Text segment.
Josh can vouch for me as well as the other moderator, Crazy1

I also, I am the adoption chairperson of the CTTC valley chapter, my name is on the website. 

I can definitely adopt your turtles and tortoises in need. 

please PM or email me your address and phone number.

thank you!


----------



## Yvonne G

spikethebest said:


> I can definitely adopt your turtles and tortoises in need.
> 
> thank you!



I can adopt them out here too, but its taking a long time to find really good homes. Do you do a yard inspection to be sure the person's yard is a safe place for a tortoise, and the right kind of environment for the type of tortoise or turtle?

Yvonne


----------



## chris

Bob Clark has, or did have recently, some baby aldabras.
918-722-5017


----------



## spikethebest

> I can adopt them out here too, but its taking a long time to find really good homes. Do you do a yard inspection to be sure the person's yard is a safe place for a tortoise, and the right kind of environment for the type of tortoise or turtle?
> 
> Yvonne



Of course i do. let me know when you would like me to come up.


----------



## spikethebest

chris said:


> Bob Clark has, or did have recently, some baby aldabras.
> 918-722-5017



that number is disconnected. do you have another phone # or an email address?


----------



## K9KidsLove

Dr Rich, a vet in Florida raises Aldabras and had some 4"-24" for sale as of last month. Phone # 954-801-2994 or e-mail [email protected]...and I would accept the prize of a hatchling if this works out. I would be in 7th heaven!
Good luck to you and me
Patsy


----------



## chris

spikethebest said:


> chris said:
> 
> 
> 
> Bob Clark has, or did have recently, some baby aldabras.
> 918-722-5017
> 
> 
> 
> 
> that number is disconnected. do you have another phone # or an email address?
Click to expand...


Ooops! Sorry for the late response. Area code should have been 405.
Sorry


----------



## spikethebest

thank you for the update...better late than never!


----------



## spikethebest

i called and they have two aldabras, each about 4 inches, and selling each for $2000.


----------



## K9KidsLove

Did you call Dr Rich to see if he still has torts for sale?
Patsy


----------



## stnb

I just adopted thru the Santa Barbara / Ventura County (California) chapter 

I think he mentioned that they had a "bulldozer" you might want to give him a try. I think his email is avail on the website also.

Good luck with your search!


----------

Given data.
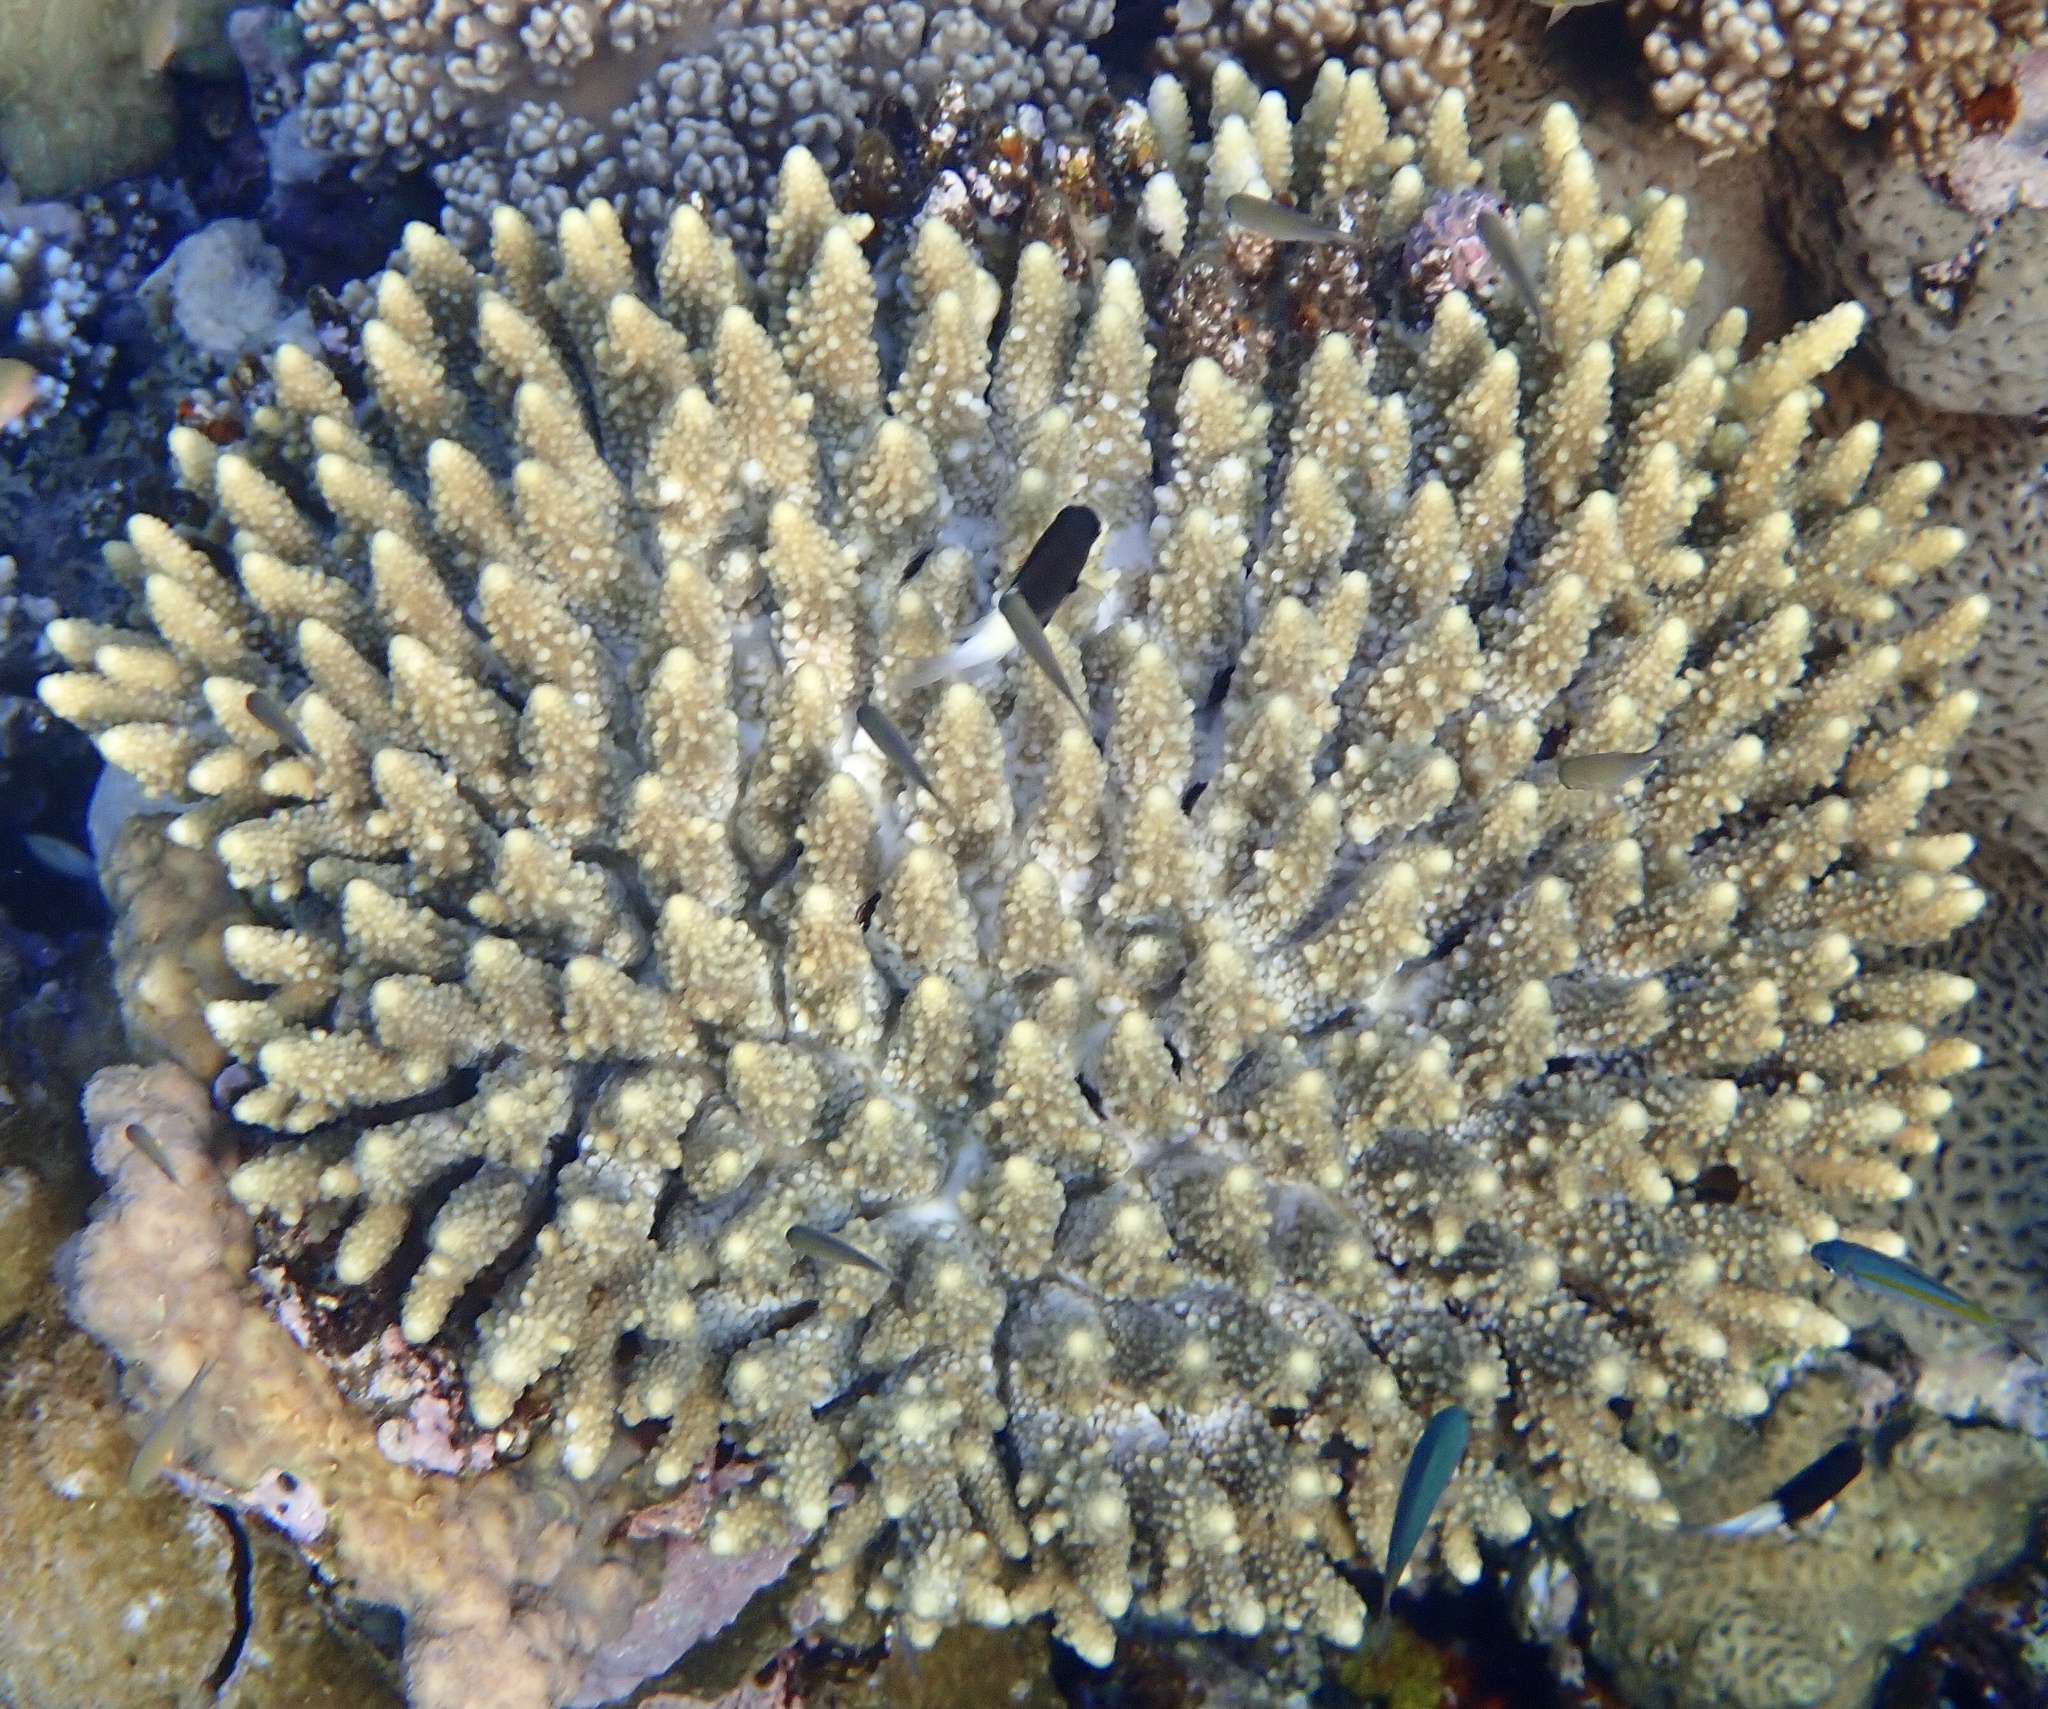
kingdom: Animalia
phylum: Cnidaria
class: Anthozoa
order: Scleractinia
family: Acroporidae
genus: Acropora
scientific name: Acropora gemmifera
...
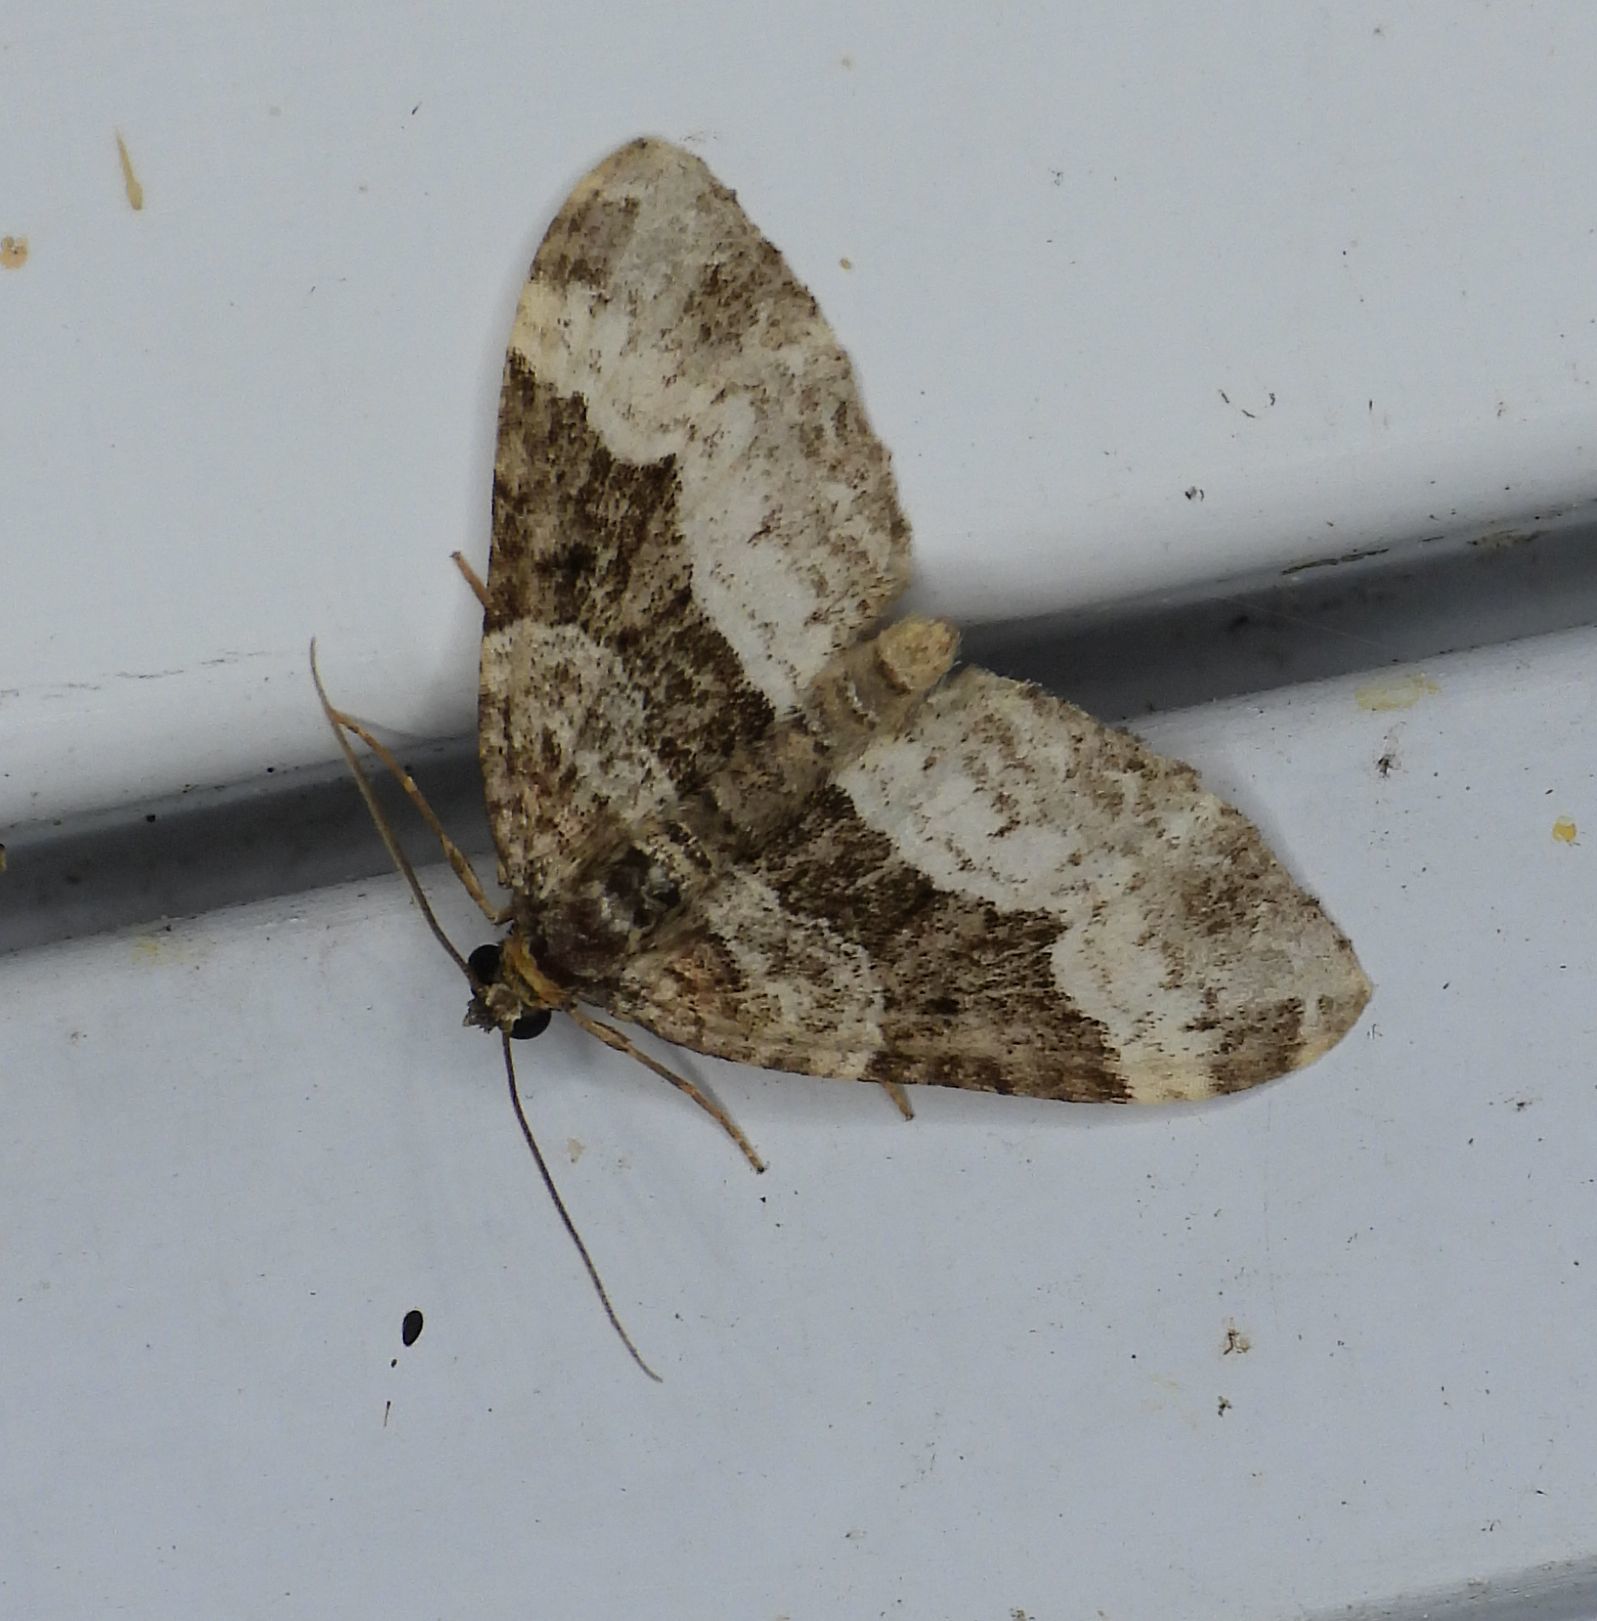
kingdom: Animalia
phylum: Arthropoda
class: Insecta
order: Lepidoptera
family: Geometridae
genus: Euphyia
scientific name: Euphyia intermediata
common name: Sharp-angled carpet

What this task involves.
Answer these questions about the forum thread on adopting turtles and tortoises.
(a) What position does spikethebest say they hold in the CTTC valley chapter?
(b) What area code does chris say Bob Clark's number should have had?
(c) What price per tortoise does spikethebest report after calling about the two aldabras?

Response to the exercise.
(a) Adoption chairperson.
(b) 405.
(c) $2000 each.